Dağ köylerinde yaşayan ve hiçbir sosyal aktivite ve faaliyet bilmeden yaşamını sürdüren saf temiz gördüğü ile uğraş veren, bulduğunu yiyen, kendisinin yetiştirdiği buğdayı köyündeki su değirmeninde un yapan, ekip yetiştirdiği sebzenin yazın tazesini, kışın ise kurutulmuşunu yiyen, çok varlıklı olmayan yani eski tabirle çapa ile ekip sıpa ile çeken, yokluk ve kıtlıklar içinde zor işlerin üstesinden gelmeye çalışarak bir dağ köyü yaşamını sürdüren o saf ve temiz Anadolu köylülerinin çocukları idi.
Yıllar mı, 1939-40.. Yani bundan 70 yıl kadar önceleri köylerinde okul yok, köyde büyüklerden erkek olanlar babalar ve ağalar az sayıda okur yazar insanlardı. Onlar da yakınlarındaki bir köyde zar zor okumuşlar ancak mektup yazabilecek ve gelen bir evrakın içeriğini bilecek kadar. Kadınlar kızlar mı? Onlarda okuma yazma hiç yoktu.

Yazın çalışma ayları bitmiş, yani mevsim güze dönüyor.

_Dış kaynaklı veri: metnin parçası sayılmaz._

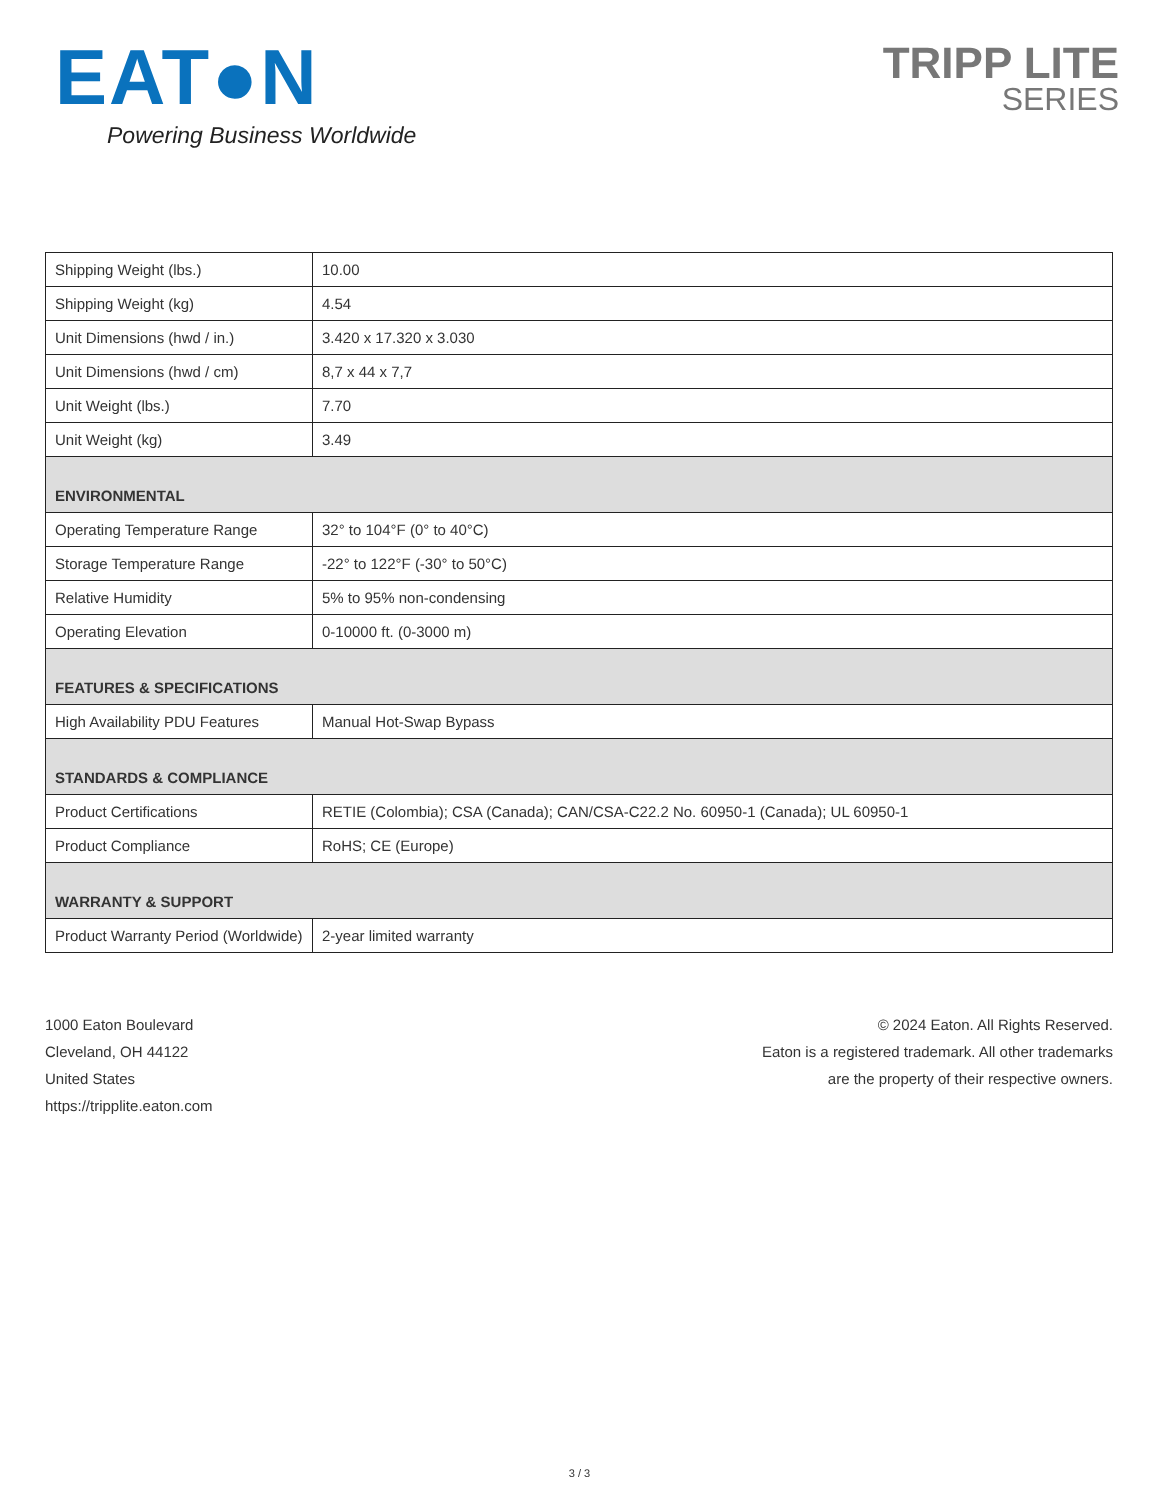EAT●N
Powering Business Worldwide
TRIPP LITE
SERIES
| Shipping Weight (lbs.) | 10.00 |
| Shipping Weight (kg) | 4.54 |
| Unit Dimensions (hwd / in.) | 3.420 x 17.320 x 3.030 |
| Unit Dimensions (hwd / cm) | 8,7 x 44 x 7,7 |
| Unit Weight (lbs.) | 7.70 |
| Unit Weight (kg) | 3.49 |
| ENVIRONMENTAL | |
| Operating Temperature Range | 32° to 104°F (0° to 40°C) |
| Storage Temperature Range | -22° to 122°F (-30° to 50°C) |
| Relative Humidity | 5% to 95% non-condensing |
| Operating Elevation | 0-10000 ft. (0-3000 m) |
| FEATURES & SPECIFICATIONS | |
| High Availability PDU Features | Manual Hot-Swap Bypass |
| STANDARDS & COMPLIANCE | |
| Product Certifications | RETIE (Colombia); CSA (Canada); CAN/CSA-C22.2 No. 60950-1 (Canada); UL 60950-1 |
| Product Compliance | RoHS; CE (Europe) |
| WARRANTY & SUPPORT | |
| Product Warranty Period (Worldwide) | 2-year limited warranty |
1000 Eaton Boulevard
Cleveland, OH 44122
United States
https://tripplite.eaton.com
© 2024 Eaton. All Rights Reserved.
Eaton is a registered trademark. All other trademarks
are the property of their respective owners.
3 / 3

Buğdaylar, yıkanıp kurutulmuş, unlar öğütülmüş, bostanlar bozulmuş, sebzeler soğan ve patatesler evlere taşınmış, salçalar kaynatılmış. Kışın uzun gecelerinde el işleri yaparken, sohbet ederken misafir gelince onlara ikram edebilmek için kavrulmuş mısırları ve kurutulmuş dağ armutlarını değirmende öğüterek armut ve mısır unundan yapılmış dağdan toplanmış olan alıçlar serin ve rutubetli yerde samanların üzerine serilmiş kışa gavurga olarak hazır edilmiş ve küplere doldurulmuş kayısılar elmalar kaklanmış. Bunun yanında yazın inek koyun ve keçilerden sağılan sütlerden tereyağı alınmış, peynirler tulumlara basılmış, kış yakacağı olan odunlar ormandan toplanıp evlere getirilmiş, kış hazırlıkları yapılmış, kışlık yiyecekler, yakacaklar hazırlanmış.
Evin reisi baba güz mevsiminde davar, sığır gibi birkaç mal satarak eline geçen üç beş lira ile şehirden biraz çiğ gayfe bir iki kilo şeker üç beş kilo şırlağan yağı, çocuklara ve kendilerine iç donu ve iç göyneği dikmek için bir top maliken (beyaz amerikan bezi) bir teneke gazyağı bir kese tuz getirip evi kışa hazırlamışlar, nihayet kış gelmiş ve kar yere düşmüş.
İşte o sene Osman yedi yaşına girmiş, köyde okul olmayınca ana babanın isteği ile hiç olmazsa dini bilgilerini edinsin diye hoca mektebine başlamıştı. Bu köy öyle ufak bir köy de değildi. Tam dört ayrı mahallesinde birer odada hocalar, onca talebeye Kur’an elifba okumak ve namaz surelerini öğretmekle iştigal ediyorlardı.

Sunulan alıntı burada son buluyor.